‘Line to Leadership’ training helps workers advance careers

leadershipThe “gray tsunami”—the tidal wave of aging baby boomers—could mean big changes in the workplace. Organizations need to be thinking about grooming their younger employees to become effective supervisors and fill the shoes of retiring  boomers.

The Minnesota Local Technical Assistance Program (LTAP) partnered with Hennepin Technical College (HTC) this fall to help local transportation agencies meet this critical workforce development need. They offered a one-day workshop—“From Line to Leadership: Transitioning from Operations to Supervision”—in October in St. Cloud and Rochester.

The workshop is tailored for new supervisors and those thinking of taking their career to the next level, as well as for current supervisors who want to enhance their leadership skills, communication, and effectiveness. It focuses on avoiding common pitfalls and identifying ways to make the most of a leadership role.

“Our industry partners said they wanted this training because they are anticipating a skills gap and a leadership gap, and they didn’t have a way to effectively move people from operations to team leader,” says Mike Colestock, HTC’s associate dean.

HTC developed the initial version of the workshop in collaboration with industry partners, and it has expanded the program in response to overwhelmingly positive feedback. The trigger to offer a version through Minnesota LTAP came in part from the Minnesota LTAP Steering Committee.

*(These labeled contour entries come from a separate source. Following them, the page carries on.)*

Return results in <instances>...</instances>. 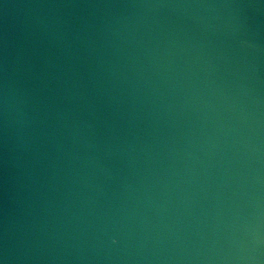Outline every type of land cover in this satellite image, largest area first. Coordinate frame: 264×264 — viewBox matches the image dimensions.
Masks as SVG:
<instances>
[{
	"label": "water",
	"instance_id": "water-1",
	"mask_svg": "<svg viewBox=\"0 0 264 264\" xmlns=\"http://www.w3.org/2000/svg\"><path fill=\"white\" fill-rule=\"evenodd\" d=\"M0 264H264V0H0Z\"/></svg>",
	"mask_w": 264,
	"mask_h": 264
}]
</instances>
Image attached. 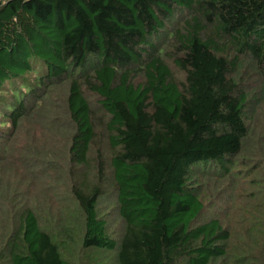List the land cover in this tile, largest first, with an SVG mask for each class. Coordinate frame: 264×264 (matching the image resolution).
<instances>
[{
	"label": "trees",
	"instance_id": "1",
	"mask_svg": "<svg viewBox=\"0 0 264 264\" xmlns=\"http://www.w3.org/2000/svg\"><path fill=\"white\" fill-rule=\"evenodd\" d=\"M246 62L264 87V0H0V198L17 167L6 143L23 130L34 139L41 120L65 145L28 144L19 155L31 174L66 173L76 210L44 227L37 203L25 202L0 228V264H74L64 251L75 241L112 253L113 264H227L231 231L204 220L195 178L217 187L237 163L264 169V153L246 145L250 98L235 79ZM107 195L119 240L100 214ZM251 196L264 215V191ZM9 207L0 202L4 225ZM257 219L256 247L239 264H264Z\"/></svg>",
	"mask_w": 264,
	"mask_h": 264
},
{
	"label": "rangeland",
	"instance_id": "2",
	"mask_svg": "<svg viewBox=\"0 0 264 264\" xmlns=\"http://www.w3.org/2000/svg\"><path fill=\"white\" fill-rule=\"evenodd\" d=\"M166 34L164 37H166ZM235 79L239 82L241 80L244 82L247 94L250 98L249 105L245 112L247 116V125L250 129L246 145H250L251 152L262 154L264 153L263 83L256 74L254 66L247 62L244 63L243 67L238 70ZM92 100L94 101L93 98ZM55 102L57 106L56 104L52 105L56 110L61 109L62 117L58 115L59 113H53L52 115H54V117L58 116L59 119L63 120L64 111L61 107L62 105L60 106L61 103H58L59 101ZM30 122L31 121H29V123ZM32 123V127H30L29 130L32 129L31 134H33L34 139L27 131L23 130L19 133L18 138L15 140L11 138L9 143H6V147H11L15 152L13 153V151H11L13 155H10L9 158V155H7V159L16 161L17 167L6 169L9 179L7 182H12V189H9V195H5L0 198V202H6L8 207L10 206V212L7 214L5 213L7 215V222L5 225L1 221V218H5L6 216L0 213V228H3L2 225L5 228L13 227L15 224L13 221L16 220L17 211L25 202H29L28 200L36 202L40 207L39 213L42 214L41 219L44 223V227L48 226L49 221L51 223L55 222V219L59 217L61 210H65L68 214L76 213L74 203L69 198L66 173L64 175V179H60V174H57L58 176L55 174V176L52 177V167L41 169L42 167L37 165L34 166V168H36V170H33L35 173L31 174L28 170H26V164L22 162L27 158V156H20L19 154L21 153L19 149L22 150L23 153L26 152L28 144H36L41 148L45 145H52L53 147H55V145L56 147L65 145V141H61L60 138L62 136V131H60V133L57 131L53 133L46 121L34 120ZM35 138L39 139L40 142L38 141L35 143ZM48 138L49 141H46ZM55 138L56 141H54ZM101 147L105 152H109L108 143H103ZM3 158L5 159V157ZM17 162L21 163L17 165ZM254 165L253 163H249L248 160L242 165L237 163V165L232 169V174L228 175V179L223 178L217 187L208 182L210 181V175L204 177L203 174H198L200 178H195V181L197 182L195 185L199 186L198 191L200 193V197L208 205V209L204 216L205 218L203 217L204 220H209L215 217L220 218L223 225L231 231L232 236L229 240V244H231V249L229 250L231 260L228 261L227 264H239L237 259L249 254L250 251L248 248H250V246H252L251 248L256 247V245L251 243L253 242V239L249 237V235L254 232H248L251 230L253 223L256 224L258 222L259 224L260 220L257 219V217L264 218V215L261 214L262 212L260 213L255 209L256 205L254 200L256 199V196H251L258 194L262 190L264 191V169L263 167L254 169ZM40 170H44L49 173L42 177L39 176V172H41ZM213 172L217 175L219 174L215 171ZM42 173L44 172L42 171ZM231 177H234L235 180L233 178L234 184L229 188ZM255 177H258L259 184H256L253 187L249 186L248 183L251 184V180H253L252 178ZM225 185L228 188L224 190ZM44 191H47L46 195L43 194ZM218 192H220L219 195H217ZM24 194L28 195L25 196ZM2 198H6V200L3 201ZM47 204L50 205V210H48ZM99 210L101 216L107 222L109 234L114 239L119 240L123 234V225L119 219L116 204L111 195H107L106 198H104L101 202ZM257 235H260V233ZM262 235H264V231ZM241 247L243 248L241 249ZM66 249L67 251H64L65 256L68 258L70 257L74 264H113L112 253L83 250L76 241L69 243V247H66ZM246 259L249 260V264H258V259L253 257Z\"/></svg>",
	"mask_w": 264,
	"mask_h": 264
}]
</instances>
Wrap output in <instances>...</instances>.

“When many highway/street/public works departments need a new supervisor, they look to promote their existing employees since those employees know the facilities, the equipment, the mission of the organization—they know the ropes,” says Greg Isakson, county engineer of Goodhue County and a member of the committee. “Unfortunately, the skills to operate a machine do not relate to supervising others. The operator with the best potential to become a supervisor may not possess the set of new skills required to become a successful supervisor,” he says. “This class was designed to fill that gap and provide those basic supervisory skills.”